In Be Our Guest, Vice Chairman Marty Sklar answers the question about how Disney delivers it's service themes and standards by sharing the list of design principles he created. [He said it's what he learned from his principal mentors Walt Disney and John Hench.]
Think about your church as you read this. Think about the individual ministries. Think about your brochures, your web site, your lobby, your postcards, your emails... every touch point a visitor experiences. Ready?
- Know your audience. Before creating a setting, obtain a firm understanding of who will be using it.
- Wear your guest's shoes. That is, never forget the human factor. Evaluate your setting from the customer's perspective by experiencing it as a customer.
- Organize the flow of people and ideas. Think of a setting as a story and tell that story in a sequenced, organized way. Build the same order and logic into the design of customer movement.
- Create a visual magnet. It's a visual landmark used to orient and attract people.
- Communicate with visual literacy. Language is not always composed of words. Use common languages of color, shape and form to communicate through a setting.
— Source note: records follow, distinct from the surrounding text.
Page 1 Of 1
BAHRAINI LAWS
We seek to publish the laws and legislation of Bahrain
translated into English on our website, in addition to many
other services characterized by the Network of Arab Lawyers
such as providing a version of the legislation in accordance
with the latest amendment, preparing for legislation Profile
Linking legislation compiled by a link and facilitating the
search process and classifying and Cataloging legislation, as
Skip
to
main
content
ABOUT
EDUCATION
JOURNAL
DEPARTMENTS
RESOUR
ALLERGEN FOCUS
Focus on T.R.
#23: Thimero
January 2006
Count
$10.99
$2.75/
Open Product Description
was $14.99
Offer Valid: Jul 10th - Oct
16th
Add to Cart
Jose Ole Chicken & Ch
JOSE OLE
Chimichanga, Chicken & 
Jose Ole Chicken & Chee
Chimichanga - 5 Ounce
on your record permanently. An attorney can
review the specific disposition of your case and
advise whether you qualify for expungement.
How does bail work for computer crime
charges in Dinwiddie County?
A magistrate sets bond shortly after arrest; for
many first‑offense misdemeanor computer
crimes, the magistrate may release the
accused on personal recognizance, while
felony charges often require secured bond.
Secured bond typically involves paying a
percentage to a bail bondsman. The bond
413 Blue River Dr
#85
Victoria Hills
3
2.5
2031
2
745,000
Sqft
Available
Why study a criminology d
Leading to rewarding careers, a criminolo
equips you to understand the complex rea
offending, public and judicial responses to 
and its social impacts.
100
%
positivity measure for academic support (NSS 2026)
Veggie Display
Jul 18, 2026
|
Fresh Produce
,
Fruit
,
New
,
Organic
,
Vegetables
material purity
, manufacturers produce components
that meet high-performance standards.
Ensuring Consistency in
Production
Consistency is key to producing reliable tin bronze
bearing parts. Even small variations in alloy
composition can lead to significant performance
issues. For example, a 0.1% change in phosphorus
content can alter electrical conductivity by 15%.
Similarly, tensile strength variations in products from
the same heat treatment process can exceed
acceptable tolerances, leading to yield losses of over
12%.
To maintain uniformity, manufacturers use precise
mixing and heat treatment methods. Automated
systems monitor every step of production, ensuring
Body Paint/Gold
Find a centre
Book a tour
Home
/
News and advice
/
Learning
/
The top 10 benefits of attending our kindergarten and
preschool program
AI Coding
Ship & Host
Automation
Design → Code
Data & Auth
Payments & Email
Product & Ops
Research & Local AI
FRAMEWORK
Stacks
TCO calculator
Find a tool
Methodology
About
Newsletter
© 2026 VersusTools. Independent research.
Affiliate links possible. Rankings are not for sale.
- Avoid overload--create turn-ons. Do not bombard customers with data. Let them choose the information they want when they want it.
- Tell one story at a time. Mixing multiple stories in a single setting is confusing. Create one setting for each big idea.
- Avoid contradictions; maintain identity. Every detail and every setting should support and further your organizational identity and mission.
- For every ounce of treatment provide a ton of treat. Give your customers the highest value by building an interactive setting that gives them the opportunity to exercise all of their senses.
- Keep it up. Never get complacent and always maintain your setting.
[I promise this isn't my list. I took it right from Mickey. But, it's the principles I get fired up about regularly. I could pass if off as my list.]